Moreover, the contrasting results for the two habitat types such as
lower mean breeding values but higher dispersal probabilities in the
non-farm habitat type and differences between islands within each
habitat type in dispersal probabilities (Supplementary Figure S3)
suggest that there may be a genotype by environment interaction
(GxE ) for dispersal in our house sparrow metapopulation.

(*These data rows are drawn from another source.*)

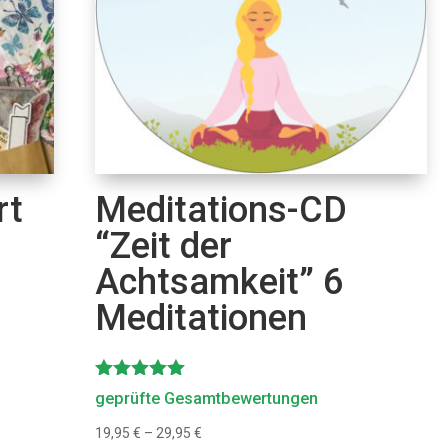
rt
Meditations-CD
“Zeit der
Achtsamkeit” 6
Meditationen
Bewertet
geprüfte Gesamtbewertungen
mit
5.00
19,95
€
–
29,95
€
von 5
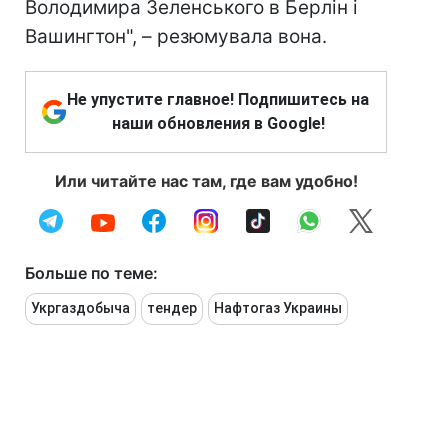
Володимира Зеленського в Берлін і
Вашингтон", – резюмувала вона.
Не упустите главное! Подпишитесь на
наши обновления в Google!
Или читайте нас там, где вам удобно!
Больше по теме:
Укргаздобыча
тендер
Нафтогаз Украины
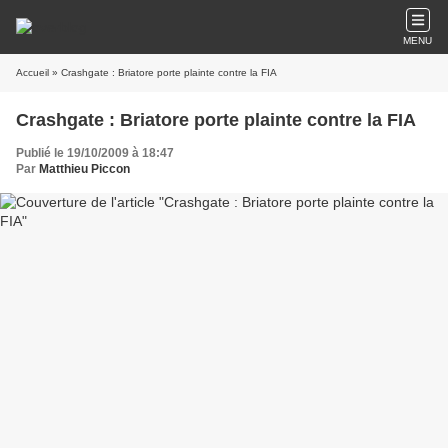
MENU
Accueil
» Crashgate : Briatore porte plainte contre la FIA
Crashgate : Briatore porte plainte contre la FIA
Publié le 19/10/2009 à 18:47
Par
Matthieu Piccon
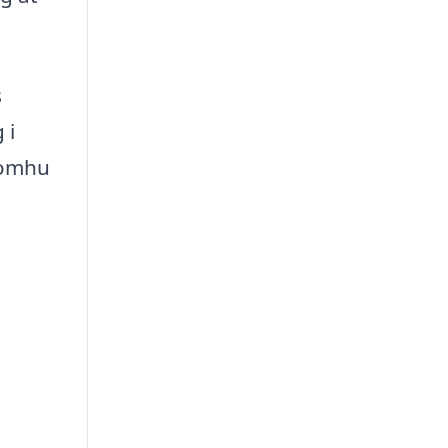
s
 i
d omhu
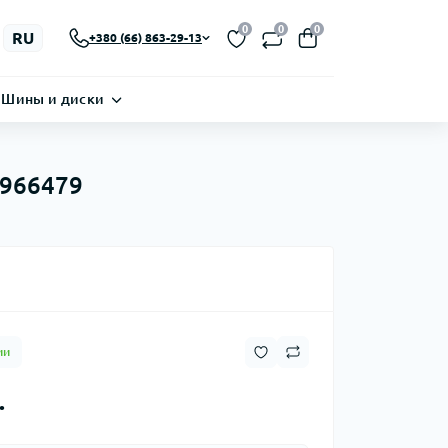
0
0
0
RU
+380 (66) 863-29-13
Шины и диски
6966479
ии
.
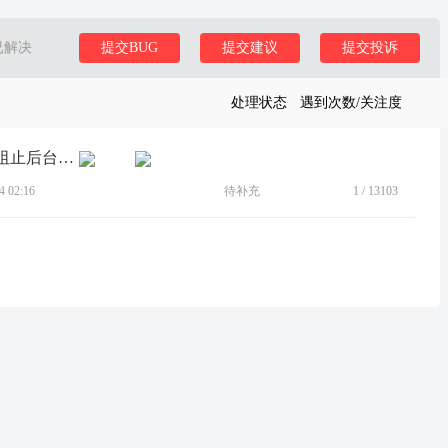
已解决
提交BUG
提交建议
提交投诉
处理状态
遇到次数/关注度
[BUG]应用多开的微信老不能单独设置阻止后台运行
 02:16
待补充
1
/
13103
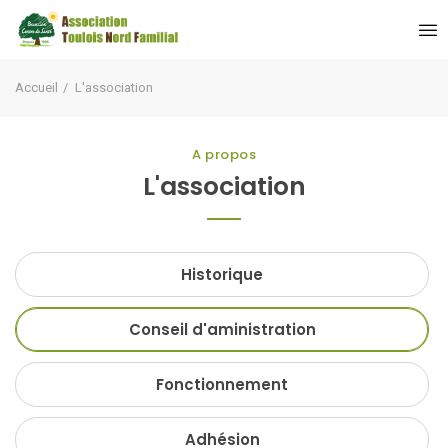
Accueil
L'association
A propos
L'association
Historique
Conseil d'aministration
Fonctionnement
Adhésion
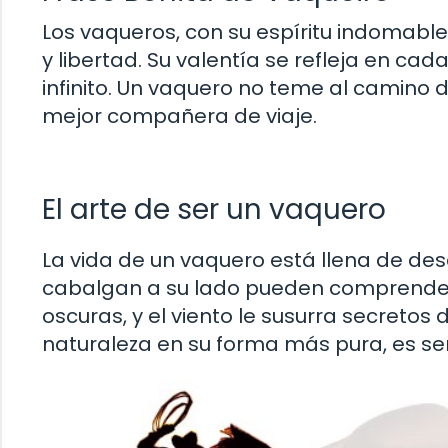
Los vaqueros, con su espíritu indomabl
y libertad. Su valentía se refleja en ca
infinito. Un vaquero no teme al camino
mejor compañera de viaje.
El arte de ser un vaquero
La vida de un vaquero está llena de de
cabalgan a su lado pueden comprender. 
oscuras, y el viento le susurra secretos
naturaleza en su forma más pura, es senti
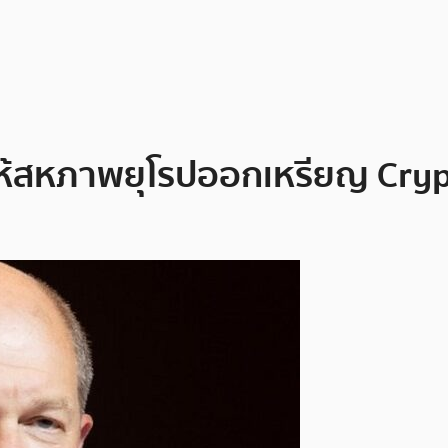
กให้สหภาพยุโรปออกเหรียญ Cry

If such
an interaction exists, one would expect that birds with genomes
originating from non-farm islands will respond differently to the farm
environment with respect to their dispersal probabilities and vice
versa. Birds that disperse between habitat types and the descendants of
such inter-habitat dispersers (see Supplementary Figure S1) can not only
be used to separate additive genetic effects from environmental causes
of observed differences in dispersal probabilities such as we have done
here (Table 1; Figure 3), they also allow for examining GxE in
dispersal. Testing whether there is a GxE for dispersal in our
study metapopulation, and investigating any causes and consequences of
such an interaction is however outside the scope of the current paper
and should be examined in a future study.
Here we have shown that there is a habitat-dependent heritable basis for
dispersal, which is an important life history trait because of its close
connection with spatio-temporal ecological and evolutionary and dynamics
across geographically structured populations (Clobert et al., 2012;
Saastamoinen et al., 2018). The ability of evolutionary ecologists to
partition a natural population’s phenotypic variance in key traits into
a heritable genetic component and environmental components of variation
advanced when animal models were introduced to the field approximately
two decades ago (Kruuk, 2004; Wilson et al., 2010). Here we have
exploited the recent development of genetic groups animal models that
allow for exploring and quantifying spatial variation in heritable
genetic variation (Aase et al., 2022; Muff et al., 2019) and show that
the rate of any adaptive evolutionary change in dispersal may differ
across space in a fragmented population. In a rapidly changing world,
where many populations become increasingly fragmented and range shifts
may be necessary to avoid extinction, quantifying such spatial variation
and understanding its consequences for ecological and evolutionary
processes is likely to be of increasing importance.